The wisdom is like we need to like relearn that. And it's actually some of the wisdom you're poking on and some of your answers. Things that have now become cliche about first the who, then the what, get the right people on the bus. What is the hedgehog concept? Technology is an accelerator. Things that have become cliche that if you go back and pull that out, like, oh, someone wrote a book about some of this stuff.
So I've been kinda on this kick of going what old was, what is old is new. Let's bring that wisdom back. And whether you two know it or not, you exemplify a lot of the principles that he was actually teaching in that book. So, hats off to both of you. You're or both the treasure, and thank you for taking the time to share some of your wisdom.
So again, glad to have both of
[01:08:43] Mark Jarman-Howe: it's been a pleasure.
[01:08:45] Chris Comeaux: And to our, listeners, we really appreciate you.

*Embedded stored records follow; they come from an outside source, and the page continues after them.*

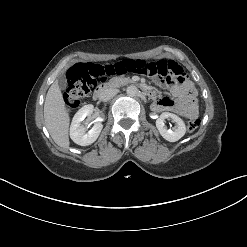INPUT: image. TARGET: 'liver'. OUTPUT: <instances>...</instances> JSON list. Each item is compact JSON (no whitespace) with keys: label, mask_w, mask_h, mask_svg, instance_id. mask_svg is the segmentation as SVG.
<instances>
[{"label":"liver","mask_w":247,"mask_h":247,"mask_svg":"<svg viewBox=\"0 0 247 247\" xmlns=\"http://www.w3.org/2000/svg\"><path fill=\"white\" fill-rule=\"evenodd\" d=\"M44 120L54 142L68 149L70 119L57 81L50 86L47 92L44 103Z\"/></svg>","instance_id":"6515ba94"}]
</instances>
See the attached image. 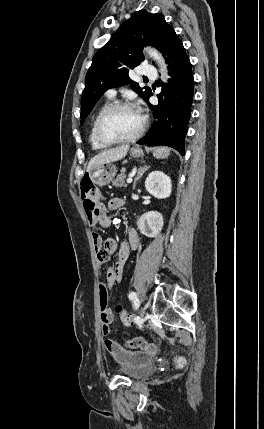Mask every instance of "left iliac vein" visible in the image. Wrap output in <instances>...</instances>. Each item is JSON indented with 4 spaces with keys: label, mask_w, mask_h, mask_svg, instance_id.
<instances>
[{
    "label": "left iliac vein",
    "mask_w": 264,
    "mask_h": 429,
    "mask_svg": "<svg viewBox=\"0 0 264 429\" xmlns=\"http://www.w3.org/2000/svg\"><path fill=\"white\" fill-rule=\"evenodd\" d=\"M141 319L143 318V317H145V312L143 311V310H141V312H140V316H139Z\"/></svg>",
    "instance_id": "left-iliac-vein-1"
}]
</instances>
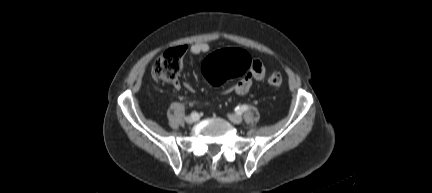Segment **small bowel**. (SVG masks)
I'll list each match as a JSON object with an SVG mask.
<instances>
[{
  "label": "small bowel",
  "instance_id": "small-bowel-1",
  "mask_svg": "<svg viewBox=\"0 0 432 193\" xmlns=\"http://www.w3.org/2000/svg\"><path fill=\"white\" fill-rule=\"evenodd\" d=\"M210 50V45L205 42L196 43L189 48V53L191 55H201L205 54ZM266 69L263 62L259 59H252L251 69L243 75L236 83L229 86L223 93L234 92L238 95H245L249 92L253 81H260L265 77ZM174 86L180 88V83L175 82Z\"/></svg>",
  "mask_w": 432,
  "mask_h": 193
}]
</instances>
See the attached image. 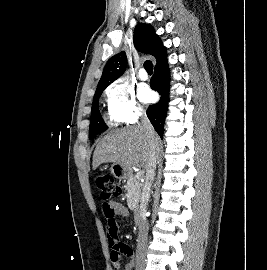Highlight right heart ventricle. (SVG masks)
Masks as SVG:
<instances>
[{
  "label": "right heart ventricle",
  "instance_id": "1",
  "mask_svg": "<svg viewBox=\"0 0 267 270\" xmlns=\"http://www.w3.org/2000/svg\"><path fill=\"white\" fill-rule=\"evenodd\" d=\"M110 123H111L112 125H116L118 122H116L115 120H113V119L110 117Z\"/></svg>",
  "mask_w": 267,
  "mask_h": 270
}]
</instances>
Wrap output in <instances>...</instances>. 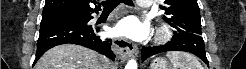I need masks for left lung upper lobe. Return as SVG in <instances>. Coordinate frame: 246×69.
Returning <instances> with one entry per match:
<instances>
[{
	"mask_svg": "<svg viewBox=\"0 0 246 69\" xmlns=\"http://www.w3.org/2000/svg\"><path fill=\"white\" fill-rule=\"evenodd\" d=\"M160 8L166 14L163 19L178 33L201 35L200 11L196 0H165Z\"/></svg>",
	"mask_w": 246,
	"mask_h": 69,
	"instance_id": "5c2ea615",
	"label": "left lung upper lobe"
}]
</instances>
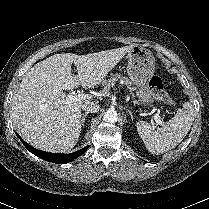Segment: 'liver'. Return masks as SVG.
I'll return each mask as SVG.
<instances>
[{
	"label": "liver",
	"mask_w": 209,
	"mask_h": 209,
	"mask_svg": "<svg viewBox=\"0 0 209 209\" xmlns=\"http://www.w3.org/2000/svg\"><path fill=\"white\" fill-rule=\"evenodd\" d=\"M132 48L55 54L35 64L23 77L11 104L12 120L22 138L47 152L71 150L81 132V107L88 101L68 103L63 90L99 85ZM72 63L78 71L75 76Z\"/></svg>",
	"instance_id": "1"
}]
</instances>
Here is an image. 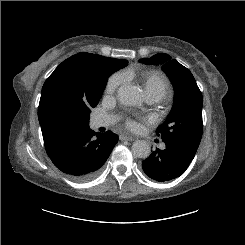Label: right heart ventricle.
<instances>
[{
    "label": "right heart ventricle",
    "instance_id": "obj_1",
    "mask_svg": "<svg viewBox=\"0 0 245 245\" xmlns=\"http://www.w3.org/2000/svg\"><path fill=\"white\" fill-rule=\"evenodd\" d=\"M146 96L161 100L170 93V84L164 74L159 71H149L143 76Z\"/></svg>",
    "mask_w": 245,
    "mask_h": 245
}]
</instances>
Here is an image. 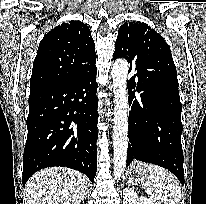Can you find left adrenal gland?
<instances>
[{"label": "left adrenal gland", "instance_id": "1", "mask_svg": "<svg viewBox=\"0 0 206 204\" xmlns=\"http://www.w3.org/2000/svg\"><path fill=\"white\" fill-rule=\"evenodd\" d=\"M130 183H131V182H130V181H128V185H130Z\"/></svg>", "mask_w": 206, "mask_h": 204}]
</instances>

The end of each episode. We always wanna share a quote, a visual that'll create like a Brain Bookmark, like a brain tattoo, that's a, a thought prodder, almost a summary of what we talked about today. We're looking to further your learning and hopefully it'll stick in your brain.
Please be sure you subscribe. We're gonna include Rebecca's contact information. Marks as well. And then we're gonna go ahead and leave you now with our Brain Bookmark. So, thank for, thanks for listening to today's show. Here's today's Brain Bookmark.
[01:09:15] Jeff Haffner – Brain Bookmark: "Leading organizations with multiple service lines is like going from basic math to trigonometry." By Chris Comeaux.